Später kamen sie beide mit Sams Pick-up vorbei. Und wir fuhren ins Big Boy, so wie immer. Sam erzählte uns von ihrem Leben im College, das sehr aufregend klang. Und ich erzählte ihr von meinem Leben in der Klinik, von dem man das nicht gerade behaupten konnte. Und Patrick machte Witze, damit wir auch ehrlich blieben. Dann stiegen wir wieder in Sams Pick-up, und genau wie Sam versprochen hatte, fuhren wir Richtung Tunnel.

Etwa eine halbe Meile vor dem Tunnel hielt Sam an, und ich kletterte nach hinten. Patrick drehte das Radio richtig laut, und während wir auf den Tunnel zufuhren, hörte ich der Musik zu und dachte an all die Dinge, die man mir das letzte Jahr über gesagt hatte. Ich dachte an Bill, der mir gesagt hatte, dass ich etwas Besonderes sei. Und an meine Schwester, die mir gesagt hatte, dass sie mich lieb hat. Genau wie meine Mutter. Und selbst mein Bruder und mein Vater, als ich in der Klinik war. Ich dachte an Patrick, der mich seinen Freund genannt hatte. Und ich dachte an Sam, die mir gesagt hatte, dass ich etwas »tun« sollte. Wirklich da sein. Und ich dachte, wie wunderbar es war, Freunde zu haben, und eine Familie.

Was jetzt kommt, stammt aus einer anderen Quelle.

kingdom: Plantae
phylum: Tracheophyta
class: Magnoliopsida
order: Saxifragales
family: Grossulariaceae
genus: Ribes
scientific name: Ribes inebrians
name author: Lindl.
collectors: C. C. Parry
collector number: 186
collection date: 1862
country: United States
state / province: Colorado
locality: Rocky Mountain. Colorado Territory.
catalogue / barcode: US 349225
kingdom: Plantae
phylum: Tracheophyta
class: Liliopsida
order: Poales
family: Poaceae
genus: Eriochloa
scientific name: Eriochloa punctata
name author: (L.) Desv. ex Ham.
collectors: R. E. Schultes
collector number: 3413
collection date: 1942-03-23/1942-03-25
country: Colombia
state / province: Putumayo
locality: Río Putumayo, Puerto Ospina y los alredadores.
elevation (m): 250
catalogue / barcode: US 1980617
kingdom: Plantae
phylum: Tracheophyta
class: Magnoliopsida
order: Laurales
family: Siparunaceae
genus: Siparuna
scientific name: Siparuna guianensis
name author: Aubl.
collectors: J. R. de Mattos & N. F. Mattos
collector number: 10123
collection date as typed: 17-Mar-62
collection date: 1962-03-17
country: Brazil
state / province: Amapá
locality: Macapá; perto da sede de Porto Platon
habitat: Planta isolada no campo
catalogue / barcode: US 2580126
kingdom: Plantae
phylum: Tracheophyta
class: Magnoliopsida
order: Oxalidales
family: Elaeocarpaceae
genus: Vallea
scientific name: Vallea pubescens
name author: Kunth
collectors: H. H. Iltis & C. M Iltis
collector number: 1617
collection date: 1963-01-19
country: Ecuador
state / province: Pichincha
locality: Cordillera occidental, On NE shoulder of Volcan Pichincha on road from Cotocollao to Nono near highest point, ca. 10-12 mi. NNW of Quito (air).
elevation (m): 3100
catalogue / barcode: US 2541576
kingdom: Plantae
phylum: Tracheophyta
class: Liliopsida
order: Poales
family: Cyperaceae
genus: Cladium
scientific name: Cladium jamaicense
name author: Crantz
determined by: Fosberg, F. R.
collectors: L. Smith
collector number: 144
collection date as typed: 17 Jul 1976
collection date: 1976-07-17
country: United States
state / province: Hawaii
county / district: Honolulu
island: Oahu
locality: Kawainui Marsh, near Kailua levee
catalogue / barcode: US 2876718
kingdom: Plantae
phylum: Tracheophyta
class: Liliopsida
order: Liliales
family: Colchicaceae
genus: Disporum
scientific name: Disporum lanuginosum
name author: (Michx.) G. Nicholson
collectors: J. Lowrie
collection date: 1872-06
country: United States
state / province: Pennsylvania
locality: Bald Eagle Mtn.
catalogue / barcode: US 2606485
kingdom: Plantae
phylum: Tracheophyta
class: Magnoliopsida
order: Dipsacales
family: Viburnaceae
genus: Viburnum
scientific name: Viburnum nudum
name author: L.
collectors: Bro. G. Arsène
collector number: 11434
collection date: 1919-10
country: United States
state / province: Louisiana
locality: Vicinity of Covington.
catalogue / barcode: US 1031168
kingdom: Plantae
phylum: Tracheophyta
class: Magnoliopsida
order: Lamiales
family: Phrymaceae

Als wir dann in den Tunnel fuhren, hob ich nicht meine Arme, als ob ich flöge. Ich ließ mir einfach nur den Wind über das Gesicht streichen. Und ich begann zu weinen und zugleich zu lächeln. Denn ich konnte nicht anders, als tiefe Liebe für Tante Helen zu empfinden, die mir immer zwei Geschenke gekauft hatte. Und ich hoffte so sehr, dass das Geschenk, das ich meiner Mutter zu meinem Geburtstag kaufen würde, etwas Besonderes sein würde. Und ich hoffte so sehr, dass meine Schwester und mein Bruder und Sam und Patrick und alle anderen glücklich sein würden.

Vor allem aber musste ich weinen, weil ich mir plötzlich der Tatsache bewusst wurde, dass ich es war, der dort in dem Tunnel war, den Wind im Gesicht. Und es kümmerte mich nicht, dass ich gleich die Stadt sehen würde. Daran dachte ich nicht einmal. Denn ich war im Tunnel. Und ich war wirklich da. Und das war genug, um mich grenzenlos zu fühlen.

Morgen beginnt mein zweites Jahr an der Highschool. Und ob Du es glaubst oder nicht, ich habe wirklich keine Angst davor. Ich weiß nicht, ob ich dann noch Zeit zum Briefeschreiben haben werde, denn womöglich werde ich zu sehr damit beschäftigt sein, »teilzunehmen«.

Sollte das also mein letzter Brief sein, dann glaub mir bitte, dass es mir gut geht, und auch wenn jetzt noch nicht, dann bestimmt sehr bald.

Und von Dir werde ich dasselbe glauben.